Excerto da fonte:
--------------------------------------------------
Até muito recentemente, os índios eram sujeitos praticamente ausentes em nossa historiografia. Relegados à condição de vítimas passivas dos processos de conquista e colonização, seu destino inexorável era desaparecer à medida que a sociedade envolvente se expandia. Nas últimas duas décadas, porém, significativas mudanças teórico-metodológicas, associadas a criteriosas pesquisas empíricas, proporcionaram o surgimento de uma nova perspectiva sobre as populações nativas.
A trajetória da inserção dos índios em nossa historiografia, contemplando as mudanças conceituais e os avanços obtidos pelas pesquisas recentes, foi muito bem sistematizada por Maria Regina Celestino de Almeida em Os índios na História do Brasil. A publicação, inserida na coleção FVG de Bolso, Série História, sem dúvida será de grande valia àqueles que têm interesse na temática, cumprindo sua função de divulgação do conhecimento produzido na academia. Além disso, o lançamento também ocorre em momento pertinente. Em 2008 foi sancionada pelo governo federal a Lei 11.645, que estipula a obrigatoriedade do ensino da história indígena nas escolas de nível fundamental e médio, tanto públicas quanto privadas. Diante dessa exigência, muitos professores encontram dificuldades para ministrar tal conteúdo, pois ele ainda não foi devidamente inserido nos cursos de graduação em história do país.
--------------------------------------------------
Lista de itens:
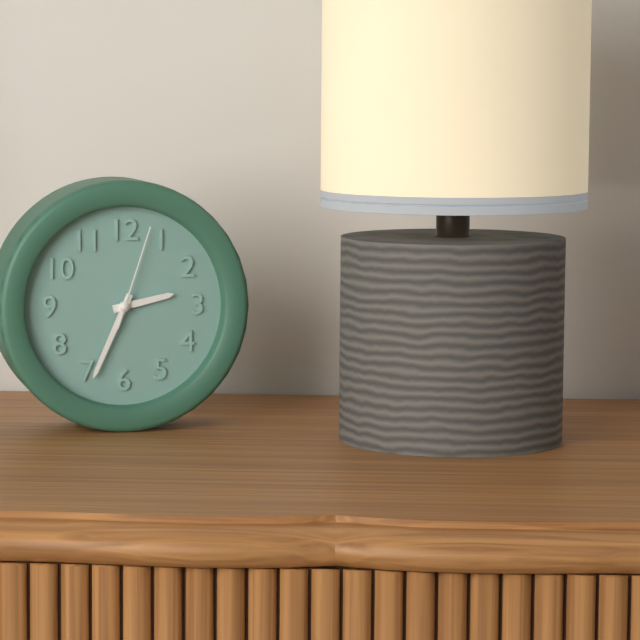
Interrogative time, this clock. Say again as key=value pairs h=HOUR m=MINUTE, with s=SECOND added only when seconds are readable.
--------------------------------------------------
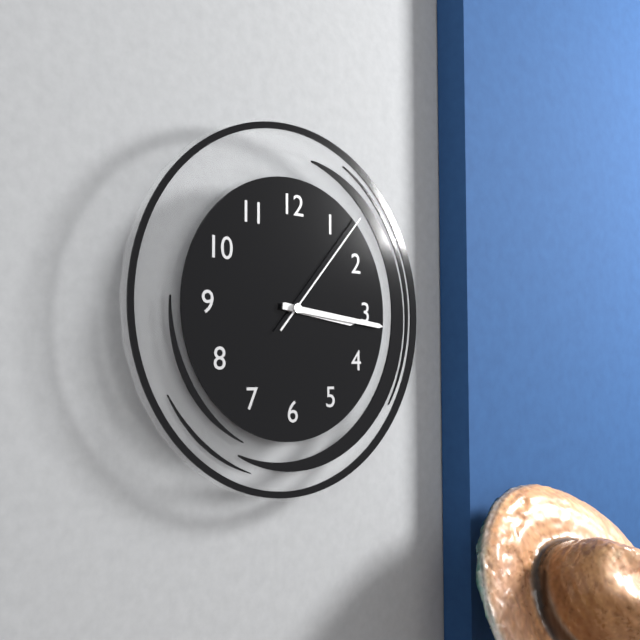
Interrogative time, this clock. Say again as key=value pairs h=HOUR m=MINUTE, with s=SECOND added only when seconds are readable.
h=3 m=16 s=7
--------------------------------------------------
Instrução 1:
Indique se cada afirmação abaixo concorda com o excerto sobre os índios na historiografia, respondendo sim ou não e citando literalmente as palavras do excerto que decidem a questão.
(a) A Lei 11.645 foi sancionada em 2008.
(b) A lei obriga o ensino da história indígena somente nas escolas públicas.
(c) A publicação faz parte da coleção FVG de Bolso.
Instrução 2: Reescreva o trecho do excerto que vai de "Até muito recentemente, os" até "as populações nativas.", substituindo "vítimas passivas" por "vítimas indefesas".
Instrução 3: Segundo o excerto, quem sistematizou a trajetória da inserção dos índios na historiografia?
Responda com base somente no excerto.

Resposta esperada 1:
(a) Sim: "Em 2008 foi sancionada pelo governo federal a Lei 11.645"
(b) Não: "tanto públicas quanto privadas"
(c) Sim: "inserida na coleção FVG de Bolso, Série História"

Resposta esperada 2:
Até muito recentemente, os índios eram sujeitos praticamente ausentes em nossa historiografia. Relegados à condição de vítimas indefesas dos processos de conquista e colonização, seu destino inexorável era desaparecer à medida que a sociedade envolvente se expandia. Nas últimas duas décadas, porém, significativas mudanças teórico-metodológicas, associadas a criteriosas pesquisas empíricas, proporcionaram o surgimento de uma nova perspectiva sobre as populações nativas.

Resposta esperada 3: Maria Regina Celestino de Almeida, em Os índios na História do Brasil.